China retaliates with additional tariffs of up to 15% on select U.S. imports starting Feb. 10 – DOC Finance – your daily dose of finance.

China retaliates with additional tariffs of up to 15% on select U.S. imports starting Feb. 10

China responded to U.S. tariffs on Chinese goods by announcing retaliatory measures, sparking concerns of a potential trade war between the two largest economies. The Chinese Finance Ministry revealed plans to impose additional tariffs on various U.S. imports, including coal, liquefied natural gas, crude oil, agricultural machinery, and certain cars, starting on February 10.

China criticized the U.S. for violating World Trade Organization rules and disrupting normal trade activities. Additionally, Chinese officials announced export controls on critical minerals and related technologies. Despite these actions, experts believe that the current tariffs are more symbolic and may not significantly impact trade immediately.

The Chinese yuan remained stable against the U.S. dollar following the announcements, with mainland markets set to reopen after the Lunar New Year holiday. China also initiated an investigation into Google for potential violations of the country’s anti-monopoly law. Analysts suggest that China’s tariffs could be subject to change before taking effect, and the Google investigation may not result in penalties.

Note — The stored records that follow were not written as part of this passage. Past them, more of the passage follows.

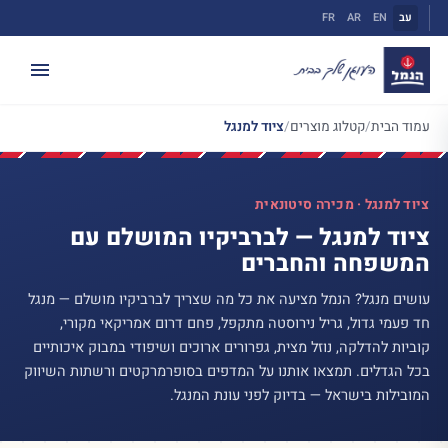
ילוג
עב
EN
AR
FR
תוכן
עמוד הבית
/
קטלוג מוצרים
/
ציוד למנגל
ציוד למנגל · מכירה סיטונאית
ציוד למנגל — לברביקיו המושלם עם
המשפחה והחברים
עושים מנגל? הנמל מציעה את כל מה שצריך לברביקיו מושלם — מנגל
חד פעמי גדול, גריל נירוסטה מתקפל, פחם דרום אמריקאי מקורי,
קוביות להדלקה, נוזל מצית, גפרורים ארוכים ושיפודי במבוק איכותיים
בכל הגדלים. תמצאו אותנו על המדפים בסופרמרקטים ורשתות השיווק
המובילות בישראל — בדיוק לפני עונת המנגל.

While President Trump agreed to delay tariffs on imports from Canada and Mexico, China did not receive a similar reprieve. The ongoing trade tensions between the U.S. and China are expected to continue, with potential further tariff actions looming. Economists predict that the tariffs could impact China’s GDP growth and call for domestic stimulus measures to counter the effects.

As Trump enters his second term, an investigation into Beijing’s compliance with a trade deal from his first term is underway. The assessment’s results are expected by April 1, potentially leading to more tariff actions. Trump recently signed an order imposing 10% tariffs on China, adding to existing tariffs from his first term. These actions are projected to slow China’s GDP growth and consumer inflation due to weakened demand and a real estate crisis.